Drivers who had competed in a pirate event run by a Police Kart Club, were fined by the RAC!

AUGUST 1963

The French team won the Swiss round of the Euro champs. At the Frankfurt round an Italian manufacturer circulated a dossier showing that the vertical mounted Parilla was not legal. The Italian drivers refused the loan of other makes of engine and went home in disgust.

In 1927 Sammy Davis won the Le Mans 24 Hours race for Bentley. In a 1963 article by him for this magazine he wrote “I think kart racing is more sporting than any other branch of the game we all love.” Now, in 2003, Bentleys have just come 1st and 2nd at Le Mans with former kart ers in the two squads of drivers – Guy Smith, Tom Kristensen and Johnny Herbert.

The 100 cc Buckler Gold Star was available with four-wheel braking.

SEPTEMBER 1963

Midway through the final at the Frankfurt round of the European Team Champs, England were in 1st, 3rd, 5th and 7th places but then Ferrari, Brittan, Fletcher and Naylor had problems and had to be satisfied with equal 2nd with Sweden.

A track test of the Tecno Kaimano with Saetta V12, found it to be superbly equipped with quality cast alloy components. The British team was victorious in a match versus Belgium at Darley Moor. Two years after the debut of the Italian Saetta V12, the Super V12 version was now one of the most potent 100 cc motors.

With the help of John Brise, Karting magazine grafted a British brake and axle onto a French Chriskart, making the total weight with McCulloch motor just 68 lbs (31kg).

OCTOBER 1963

The Dutch G.P. was won by Nick Brittan on a Brise/Saetta. A letter from Doug Jest showed that it had cost £6,000 to build Rye House and that the Four Counties KC spent £105 to run each meeting, of which £40 was rent for the circuit. After gate receipts and entry fees there was £32 left over to pay debts and circuit maintenance. The idea was promoted of a 125cc class as the antidote for alleged stagnation in the gearbox classes.

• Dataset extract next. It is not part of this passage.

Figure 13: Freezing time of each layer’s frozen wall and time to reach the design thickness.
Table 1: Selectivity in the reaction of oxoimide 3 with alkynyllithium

After seven rounds of the British Champs, Roger Keele was leading both class IV Special (from future F1 driver Roger Williamson) and also IV Super.

NOVEMBER 1963

The British Champions were – 200cc Special and Super, Roger Keele aged 17, 100cc Super Bobby Day aged 29, Outright and 100cc Special, George Bloom aged 56. When in his mid-80s George still enjoyed going to kart races. Second in 200cc Special was the talented Roger Williamson, aged 16. With the help of Tom Wheatcroft, owner of Donington Park, Roger made it to Formula 1. Now, in 2003, a statue of Roger has been put on display at Donington.

The European Championship round at Villacoublay in France was won by the GB team of Paul Fletcher, Roger Mills, Bobby Day and Bruno Ferrari with Day gaining the individual honours and receiving a brand new Fiat 500 as a prize.

DECEMBER 1963

Exotic tuning items for the Villiers included Dent’s water-cooling conversion with an alloy head and a sleeve for the top of the barrel. Alpha produced a special crankcase and crankshaft while Parkinson and Greaves made alloy air-cooled barrels and heads.The latest version of the Super Shrike, the 11B, continued its winning ways. A Royal College of Art student came up with a design study for a kart with the frame components glued together. The McCulloch MC9 featured nine-porting and a pyramid reed.